Ich kenne Charlottes Wohnung nicht, sie ist erst seit März in dieser Gegend ansässig und hat mich nie eingeladen. Arthur indes hält die Augen nun geöffnet. Wenigstens das Haus, gelegen in einer Seitenstraße, sollten wir also finden – obwohl es mir mehr als zweifelhaft erscheint, dass die schöne, hochschwangere Charlotte die Tür aufmacht und spontanen Appetit auf eine Margherita verspürt.

„Was hat es eigentlich mit dieser Sophie auf sich?“ frage ich Arthur, während der Regen auf uns niederpeitscht.

„Sophie ist die Zwillingsschwester von Aarons Ex- beziehungsweise Wieder-Freundin Nathalie. Die du ja aus dem Paradise kennst.“

„Was?“

„Warum rufst du sie nicht einfach an? Vielleicht kommt sie wirklich mit nach Stavanger. Ich kann dich sowieso nicht die ganze Zeit entertainen, weil ich ja bei den verschiedenen Walfangunternehmen vorsprechen muss.“

„Und was trägt Sophie immer in dieser riesigen Tasche mit sich herum?“

„Keine Ahnung. Eine Harpune vielleicht. Ruf’ sie an, Aaron hat sicher nichts dagegen. Übrigens hab’ ich wieder eine Email bekommen, obwohl die Annonce mit der postmodernen Frau schon lange nicht mehr erscheint.“

„Von derselben Person?“

„Ich nehme es stark an.

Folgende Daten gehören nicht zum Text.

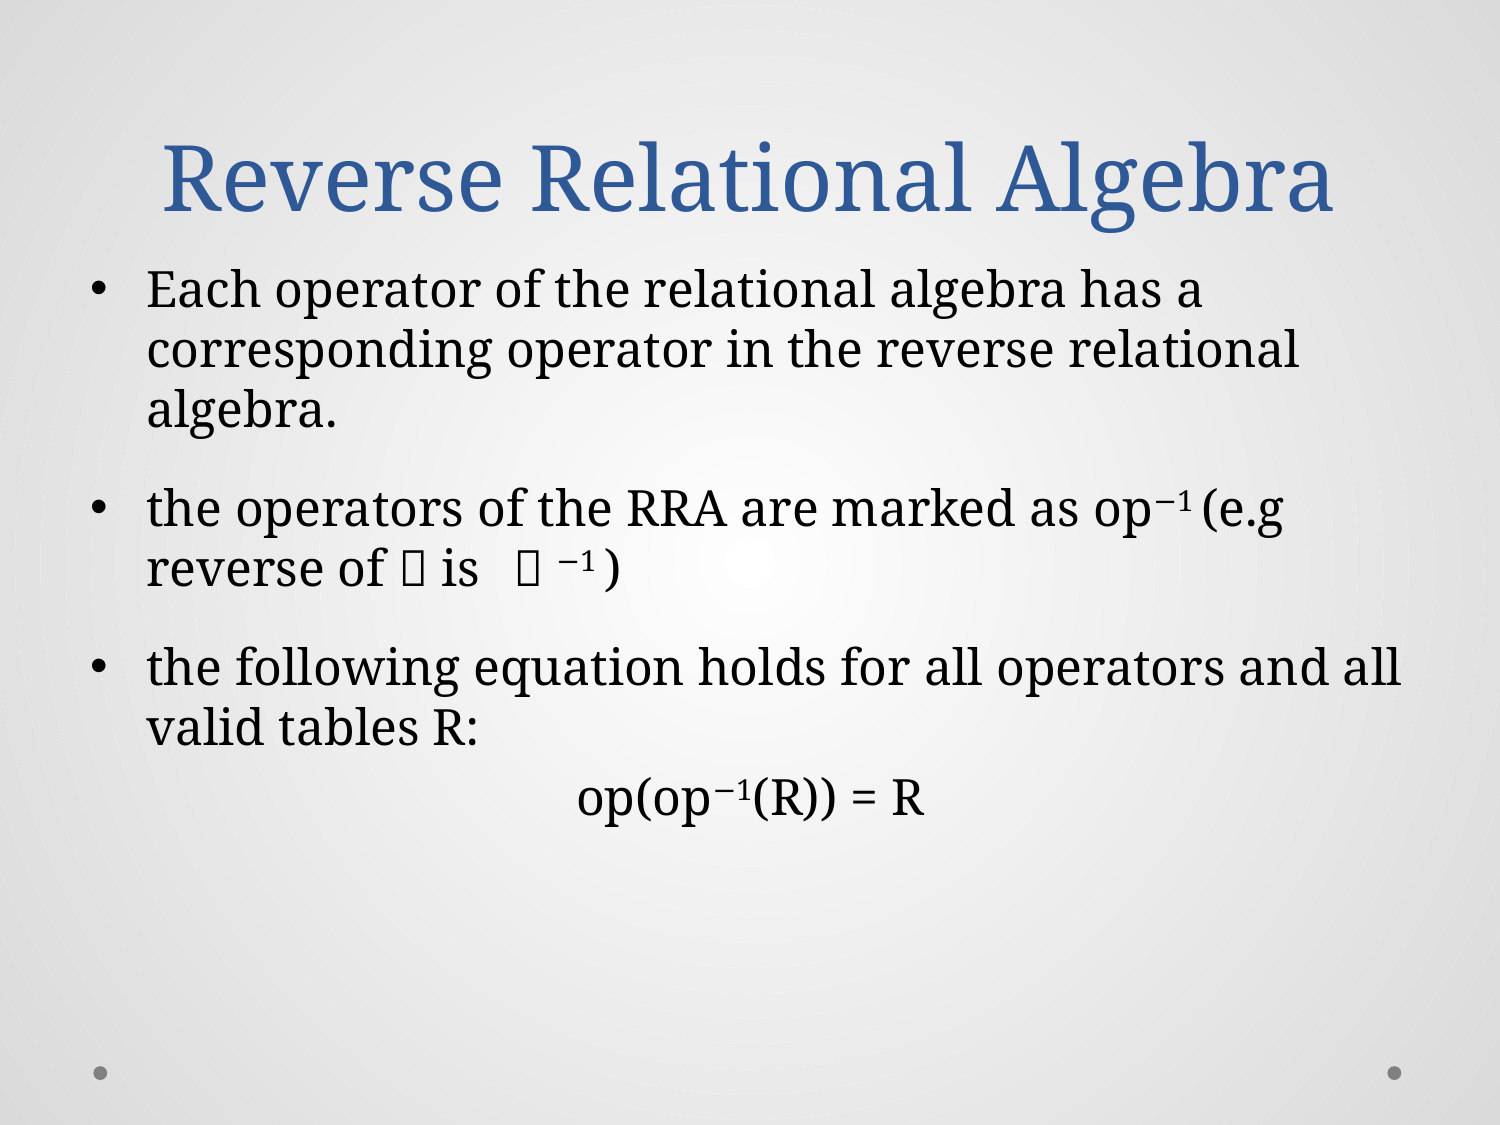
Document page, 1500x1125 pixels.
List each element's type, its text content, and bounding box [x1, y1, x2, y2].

title Reverse Relational Algebra [75, 37, 1425, 238]
list Each operator of the relational algebra has a corresponding operator in the reverse relational algebra. the operators of the RRA are marked as op−1 (e.g reverse of  is  −1 ) the following equation holds for all operators and all valid tables R: op(op−1(R)) = R [75, 249, 1425, 1025]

Wieder nur ein Satz: Watching you watch others move – then sometimes someone cracks down.”

„Ein Cabaret Voltaire-Zitat.“

„Nicht schlecht. Es klingt beinahe wie eine Drohung. Aber sobald ich auf dem Schiff bin, ist es mit diesen Emails sowieso vorbei.“

Ich mache mir schon meine Gedanken, wer hinter den mysteriösen Nachrichten stecken könnte. Zunächst hatte ich ja Charlotte im Verdacht, doch die plagen zur Zeit wahrlich andere Sorgen. Ich selbst bin es auch nicht. Seit Arthur und ich ständig nach Schlüsseln, Frauen oder Erinnerungen suchen, komme ich praktisch gar nicht mehr zum Schreiben. Eines ist augenfällig: Ganz gleich, wie viele Hinweise wir erhalten – die postmoderne Frau ist uns immer ein paar Pottwallängen voraus.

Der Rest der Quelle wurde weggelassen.